佐橋啟助受到舅舅藤平武彥之託,要帶口信給種村議員,正為要跟種村見面傷腦筋呢。與種村見面,他一定會問自己與阿木彩子往是否順利。和彩子吵架後分手的事情,佐橋並沒有告訴藤平舅舅和種村議員。
阿木彩子為什麼會是種村的親戚啊?!……佐橋啟助心中,莫名其妙地火大。不管兩人分手是否太輕率,現在這個社會,互相束縛、互相捆綁的愛情,是沒有結果的。與一個沒腦筋、只知道哭哭啼啼的女人,是無法長期交往下去的。因為自己有個國會議員的親戚,就性格乖張、行為霸道,彩子還真是個愚蠢的壞女人。
雖說他們交往了一段時間,最後是彩子先離開自己,才導致分手的……可如果藤平舅舅知道以後,還是會非常生氣吧。
佐橋雖然不知道種村議員和舅舅之間,到底保持著什麼關係,但舅舅沒有必要那麼點頭哈腰、什麼事情都討種村歡心吧。還有這次帶口信的事兒,要是有什麼特別重要的事,就自己跟種村聯繫,並親自去拜訪,沒必要麻煩自己呀,自己也有自己的事要干,也有不方便的時候啊。
之前也是這樣,突然莫名其妙地,就叫自己去醫院看病並住院。佐橋啟助平時被麻煩慣了,也就乖乖地照做了,之後看了新聞報道,不由得大吃一驚。原來他們為了掩蓋核電站事故,就拿自己當受輻射人的替身。
佐橋啟助雖然不認為,藤平舅舅會像報紙上報道的,將事故受害者裝入鐵罐中,但對於舅舅的行為,導致自己牽涉其中,而可能成為共犯的危險,他感到很不滿。舅舅為什麼要那麼為公司著想,以至於不惜干出這麼危險的事,還要拉上自己幫忙?
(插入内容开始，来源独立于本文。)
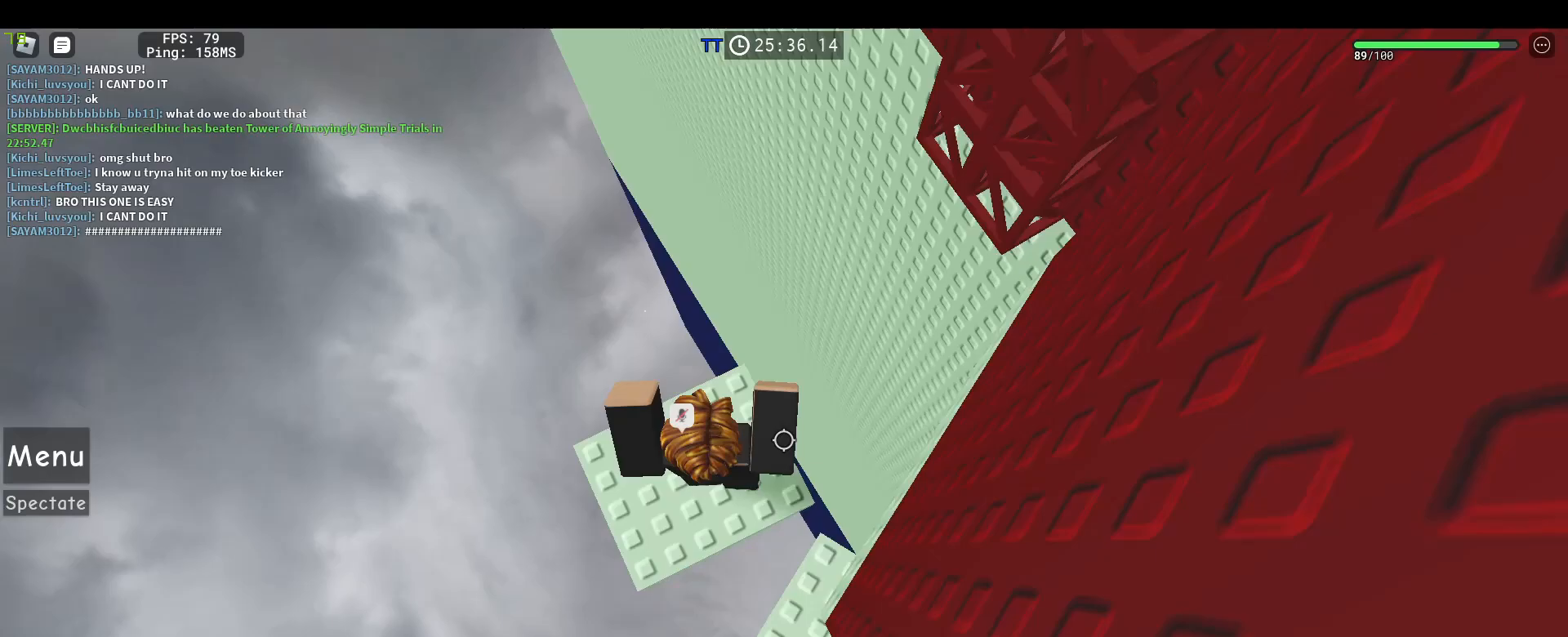
{"keys": ["w"], "mouse": ["right"], "events": [[67, "w", "up"], [483, "w", "down"]]}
對了,舅舅好像又急急忙忙趕赴九十九里濱了吧?……他現在已經成為千葉支店的店長,本該與核電站毫無瓜葛了啊……唉,公司一直傳承下來的愛公司精神,如今給佐橋啟助帶來了這麼大的麻煩。
話說,種村這時候還沒回家吧?國會議員似乎是個很玄乎的職業,他們是不會總安心地待在家裡的。雖然很難碰上面,但還是必須要親自傳達給他。為什麼不能帶口信給秘書,讓秘書代為轉達呢?這本來就是秘書的職責呀。
對了,與其坐在這裡傻傻等著,不如直接打電話告知相關事宜。要是見面談的話,就有可能會被問到阿木彩子的事情,到時又不得不解釋一大堆,而電話就可以省去那麼多麻煩了。
佐橋啟助往種村參議員的住處打了三次電話,終於跟種村通上了電話。他快速彙報完要傳達的事情,本以為種村議員會不耐煩地,急急忙忙掛掉電話,這樣就能很快結束談話了,可結果卻出乎意料。
「你說什麼?藤平先生去核電站了?……是被房總電業的鐮田叫去的?」種村議員很嚴肅地問道。
「啊,是的!……」佐橋啟助從種村參議員的語氣中,聽出了不尋常。
「他沒有說是什麼事情嗎?」種村似乎很緊張。
「還有一些沒有處理乾淨的事情,現在給作業員議論得沸沸揚揚。他說只要我這樣跟你傳達,你就能明白。」佐橋耐心地解釋著。
「嗯,我知道了。」電話那頭傳來了種村的嘆息聲,隨後又聽到他小聲地抱怨道,「那傢伙必須要十二萬分小心啊,太心急會壞大事的。」
佐橋啟助故意刁難地問:「你是指那件事嗎?」
「嗯,電力公司的高層領導現在還頭疼著呢,要是再什麼出事,我的立場也很尷尬了。」
種村議員似乎很不開心。
「到底怎麼回事呢?有沒有我能幫得上忙的……」佐橋追問道。
「不用了,現在還不到你幫忙的時候。」種村說完,馬上又問道,「你跟他聯繫了沒有?」
「他?你指的是?」佐橋很疑惑地問。
「算啦,我自己去吧。」種村小聲嘀咕。
「,對了,我想問先生,猴蟹大戰究竟是指什麼?」
被佐橋啟助這樣一問,種村繼夫似乎有些不耐煩了。
「我很忙,你要說的就這些吧。」種村參議員略微憤怒地說完,就一把掛上了電話。
種村繼夫的行為,讓佐橋啟助有點怒上心頭,但同時很慶幸種村沒有問及阿木彩子的事情。